The SQuARE technique alters system instructions to prompt the model to generate a set of N question-and-answer pairs. The rationale is to guide the model into an iterative cycle of inquiry and response, encouraging it to explore various facets of a topic before forming a conclusion. Unlike standard CoT prompts, which often present a single stream of reasoning, SQuARE nudges the model toward self-interrogation pathways. The value of N can be tuned to balance the thoroughness of exploration with computational cost and response length.
The authors conducted experiments using Llama-3.2 3B, Llama-3.1 8B, and GPT-4o models across the TriviaQA, HotpotQA, and ASQA datasets. These datasets are knowledge-intensive question-answering datasets which benefit from external context. Context retrieval was performed over a Wikipedia corpus. For TriviaQA and HotpotQA sub-string exact match (subEM) is reported, while for ASQA, recall-EM is reported.
The experimental setup is composed of the following configuration settings:
- Baseline: Standard application without any augmentative techniques.
- CoT: Methodology that leverages intermediate reasoning steps leading to a final answer.
- RaR: A rephrasing strategy that prompts for a rephrasing of the original request before answering it.
- SQuARE: Employs the SQuARE prompt and is run with a default N=3 question-answer pairs.
In configurations containing reasoning instructions, a regular expression is employed to extract the final answer to assist in mitigating incorrect answers when correct phrases appear throughout reasoning chains but not in the final answer.
The results indicate that across the smaller Llama 3.2 3B and Llama 3.1 8B models, SQuARE consistently outperforms or matches the strongest baselines in each dataset. For example, with Llama 3.2 3B on TriviaQA, SQuARE improves performance by 6.5% and 2.5% over RAG and RaR, respectively, achieving an overall score of 88.5%. On HotpotQA, Llama 3.2 3B also sees a notable boost, from 26.5% (CoT) to 31.5% with SQuARE. These gains become even more pronounced with Llama 3.1 8B, where improvements of up to 3% (TriviaQA) and 7% (HotpotQA) are observed compared to alternative methods. They also observe notable gains on ASQA. For Llama-3.2 3B, SQuARE lifts performance from 21.5% (RAG) and 23.5% (RaR) to 26.6%, nearly doubling the baseline of 14.2%. When using GPT-4o, SQuARE remains highly competitive. On TriviaQA, SQuARE reaches 96.7%, outperforming other settings by at least 2.0%. On HotpotQA, RaR and SQuARE are close, with RaR exhibiting a slight edge (47.3% versus 46.7%). For ASQA, CoT and SQuARE yield nearly identical performance (31.9% versus 31.7%), indicating that GPT-4o is already adept at leveraging additional reasoning steps or retrieved facts in these tasks.

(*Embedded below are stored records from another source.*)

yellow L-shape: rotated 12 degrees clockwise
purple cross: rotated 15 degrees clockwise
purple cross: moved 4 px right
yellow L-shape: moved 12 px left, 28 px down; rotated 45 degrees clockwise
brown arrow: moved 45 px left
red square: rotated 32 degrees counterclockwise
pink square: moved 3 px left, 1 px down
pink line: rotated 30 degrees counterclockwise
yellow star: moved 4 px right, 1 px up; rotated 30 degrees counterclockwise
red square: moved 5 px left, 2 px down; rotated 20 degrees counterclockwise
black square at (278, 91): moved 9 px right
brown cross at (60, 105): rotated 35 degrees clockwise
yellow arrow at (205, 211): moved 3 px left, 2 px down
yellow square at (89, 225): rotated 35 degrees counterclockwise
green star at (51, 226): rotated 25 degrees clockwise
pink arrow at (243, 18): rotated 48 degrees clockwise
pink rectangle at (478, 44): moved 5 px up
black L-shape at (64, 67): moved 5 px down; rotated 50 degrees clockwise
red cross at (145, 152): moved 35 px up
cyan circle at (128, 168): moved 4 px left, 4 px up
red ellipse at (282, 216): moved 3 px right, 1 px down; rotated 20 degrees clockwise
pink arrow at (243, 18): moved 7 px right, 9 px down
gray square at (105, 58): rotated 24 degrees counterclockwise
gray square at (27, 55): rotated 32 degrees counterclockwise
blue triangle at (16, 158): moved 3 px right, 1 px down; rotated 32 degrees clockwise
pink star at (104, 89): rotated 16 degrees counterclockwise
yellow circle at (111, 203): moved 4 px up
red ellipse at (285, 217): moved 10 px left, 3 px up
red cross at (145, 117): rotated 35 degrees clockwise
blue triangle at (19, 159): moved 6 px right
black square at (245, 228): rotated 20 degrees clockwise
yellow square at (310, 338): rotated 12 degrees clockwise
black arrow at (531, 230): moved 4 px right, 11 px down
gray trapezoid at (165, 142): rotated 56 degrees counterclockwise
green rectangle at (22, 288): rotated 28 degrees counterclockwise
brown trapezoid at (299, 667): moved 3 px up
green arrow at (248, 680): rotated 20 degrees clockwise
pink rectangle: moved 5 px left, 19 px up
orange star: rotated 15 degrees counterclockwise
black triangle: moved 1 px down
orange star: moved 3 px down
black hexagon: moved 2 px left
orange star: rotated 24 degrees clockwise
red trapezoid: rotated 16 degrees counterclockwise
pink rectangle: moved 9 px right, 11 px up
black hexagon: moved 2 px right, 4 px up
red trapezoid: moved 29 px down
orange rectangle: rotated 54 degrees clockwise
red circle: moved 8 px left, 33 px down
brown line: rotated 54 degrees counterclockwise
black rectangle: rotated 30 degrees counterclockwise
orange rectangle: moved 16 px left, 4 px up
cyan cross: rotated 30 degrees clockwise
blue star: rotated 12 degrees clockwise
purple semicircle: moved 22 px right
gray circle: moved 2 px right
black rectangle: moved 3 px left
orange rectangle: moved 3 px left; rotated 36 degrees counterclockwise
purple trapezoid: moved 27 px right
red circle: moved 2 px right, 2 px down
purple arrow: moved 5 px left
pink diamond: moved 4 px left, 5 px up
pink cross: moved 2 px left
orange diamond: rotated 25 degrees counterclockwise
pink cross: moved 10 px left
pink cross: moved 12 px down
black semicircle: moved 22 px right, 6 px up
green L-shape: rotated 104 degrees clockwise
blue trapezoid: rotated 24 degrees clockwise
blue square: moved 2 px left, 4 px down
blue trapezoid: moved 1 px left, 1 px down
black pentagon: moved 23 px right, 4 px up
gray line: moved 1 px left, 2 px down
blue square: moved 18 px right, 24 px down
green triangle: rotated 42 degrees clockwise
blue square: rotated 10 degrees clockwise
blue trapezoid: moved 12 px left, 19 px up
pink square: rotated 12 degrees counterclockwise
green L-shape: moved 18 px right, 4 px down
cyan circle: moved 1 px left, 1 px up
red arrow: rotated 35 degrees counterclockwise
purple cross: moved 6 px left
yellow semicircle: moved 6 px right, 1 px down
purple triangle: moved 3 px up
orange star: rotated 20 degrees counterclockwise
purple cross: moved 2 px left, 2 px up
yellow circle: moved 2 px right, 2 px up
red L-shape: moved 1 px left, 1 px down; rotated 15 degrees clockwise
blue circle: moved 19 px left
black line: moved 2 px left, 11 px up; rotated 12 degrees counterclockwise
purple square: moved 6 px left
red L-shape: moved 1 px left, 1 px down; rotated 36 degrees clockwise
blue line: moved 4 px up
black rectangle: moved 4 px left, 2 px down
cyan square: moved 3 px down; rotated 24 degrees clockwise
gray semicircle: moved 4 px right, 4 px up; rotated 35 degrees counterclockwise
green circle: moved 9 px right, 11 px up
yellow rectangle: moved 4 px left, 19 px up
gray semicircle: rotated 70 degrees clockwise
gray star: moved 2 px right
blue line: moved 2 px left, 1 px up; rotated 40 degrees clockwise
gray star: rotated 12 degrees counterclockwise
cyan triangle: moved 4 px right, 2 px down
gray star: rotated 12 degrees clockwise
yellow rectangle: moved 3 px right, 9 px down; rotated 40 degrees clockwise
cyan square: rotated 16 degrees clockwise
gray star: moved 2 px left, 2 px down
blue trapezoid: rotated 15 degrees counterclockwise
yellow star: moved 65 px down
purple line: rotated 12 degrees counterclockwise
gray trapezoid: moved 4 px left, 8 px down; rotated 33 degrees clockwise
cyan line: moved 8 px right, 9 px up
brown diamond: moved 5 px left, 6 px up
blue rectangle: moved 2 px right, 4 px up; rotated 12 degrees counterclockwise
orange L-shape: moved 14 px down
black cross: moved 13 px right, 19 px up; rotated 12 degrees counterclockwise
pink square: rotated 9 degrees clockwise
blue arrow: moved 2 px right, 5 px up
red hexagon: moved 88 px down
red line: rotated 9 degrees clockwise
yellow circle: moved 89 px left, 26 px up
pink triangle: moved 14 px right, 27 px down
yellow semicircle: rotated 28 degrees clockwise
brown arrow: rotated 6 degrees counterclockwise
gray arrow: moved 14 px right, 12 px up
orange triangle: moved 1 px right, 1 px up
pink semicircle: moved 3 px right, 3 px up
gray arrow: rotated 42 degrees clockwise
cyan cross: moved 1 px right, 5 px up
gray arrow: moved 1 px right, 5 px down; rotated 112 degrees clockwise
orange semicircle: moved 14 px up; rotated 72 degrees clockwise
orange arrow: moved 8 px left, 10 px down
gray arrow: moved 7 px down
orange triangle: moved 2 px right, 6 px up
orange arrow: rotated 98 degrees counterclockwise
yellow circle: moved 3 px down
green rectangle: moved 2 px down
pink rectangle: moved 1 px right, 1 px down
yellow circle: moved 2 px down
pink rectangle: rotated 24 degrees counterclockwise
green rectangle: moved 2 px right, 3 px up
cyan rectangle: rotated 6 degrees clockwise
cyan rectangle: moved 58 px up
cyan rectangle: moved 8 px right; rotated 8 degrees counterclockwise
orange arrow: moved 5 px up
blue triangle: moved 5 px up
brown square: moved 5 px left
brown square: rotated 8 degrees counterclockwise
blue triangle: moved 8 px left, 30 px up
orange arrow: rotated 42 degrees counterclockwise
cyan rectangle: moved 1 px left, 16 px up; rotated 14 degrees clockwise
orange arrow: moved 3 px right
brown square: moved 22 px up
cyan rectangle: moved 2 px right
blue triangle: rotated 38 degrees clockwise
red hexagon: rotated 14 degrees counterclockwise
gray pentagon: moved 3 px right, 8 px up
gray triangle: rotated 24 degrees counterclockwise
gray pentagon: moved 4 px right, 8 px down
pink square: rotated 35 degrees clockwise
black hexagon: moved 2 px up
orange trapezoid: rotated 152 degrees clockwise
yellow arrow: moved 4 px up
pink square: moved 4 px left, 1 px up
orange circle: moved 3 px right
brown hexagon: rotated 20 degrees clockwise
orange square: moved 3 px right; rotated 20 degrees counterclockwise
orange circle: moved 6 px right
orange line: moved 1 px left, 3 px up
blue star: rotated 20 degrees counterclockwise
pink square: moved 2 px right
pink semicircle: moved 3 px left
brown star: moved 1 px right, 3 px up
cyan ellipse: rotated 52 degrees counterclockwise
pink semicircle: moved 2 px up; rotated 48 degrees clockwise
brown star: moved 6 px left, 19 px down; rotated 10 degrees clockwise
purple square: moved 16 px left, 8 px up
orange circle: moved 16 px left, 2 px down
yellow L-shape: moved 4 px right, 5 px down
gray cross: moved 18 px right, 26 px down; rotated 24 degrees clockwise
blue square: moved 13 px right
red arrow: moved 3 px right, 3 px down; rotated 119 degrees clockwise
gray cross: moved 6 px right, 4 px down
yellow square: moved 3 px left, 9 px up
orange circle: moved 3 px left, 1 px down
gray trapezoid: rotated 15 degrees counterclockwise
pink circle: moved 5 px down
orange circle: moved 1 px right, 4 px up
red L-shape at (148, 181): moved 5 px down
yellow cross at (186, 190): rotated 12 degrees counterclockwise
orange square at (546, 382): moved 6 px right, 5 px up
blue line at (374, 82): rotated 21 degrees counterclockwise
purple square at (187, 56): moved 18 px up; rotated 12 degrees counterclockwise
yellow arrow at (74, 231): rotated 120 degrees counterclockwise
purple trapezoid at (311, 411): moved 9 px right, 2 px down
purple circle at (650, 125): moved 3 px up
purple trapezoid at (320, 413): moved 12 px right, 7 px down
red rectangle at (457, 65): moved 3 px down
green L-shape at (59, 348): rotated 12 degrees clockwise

To highlight the contribution of each component in SQuARE, the authors performed an ablation paper analyzing (1) the number of generated questions (N), (2) the role of few-shot examples, and (3) an optional aggregation step.
The evaluation using N∈{3,5,10} shows that for TriviaQA, increasing N from 3 to 5 or 10 boosts performance from 92.5% to 94.0%. On HotpotQA, N=5 (31.5%) dips slightly below N=3, but returns to 33.5% at N=10. In ASQA, performance drops from 28.8% at N=3 to 27.8% at N=10, suggesting that while additional questions can add useful context, they can also introduce redundancy or noise. Incorporating few-shot examples substantially boosts accuracy. Both CoT and SQuARE benefit strongly from these examples, indicating that better exposure to task-relevant scenarios helps the model generate answers with correct and properly formed final answers. Two aggregation strategies were also explored before producing the final answer: Summarize and Vote. The Summarize method involves the model summarizing the information learned from the generated questions and answers, whereas the Vote method relies on majority voting to determine the final answer. Summarize generally outperforms Vote on TriviaQA and HotpotQA. However, using no aggregation step outperforms both in nearly all instances, suggesting that further post-processing can sometimes hurt the quality of the answer.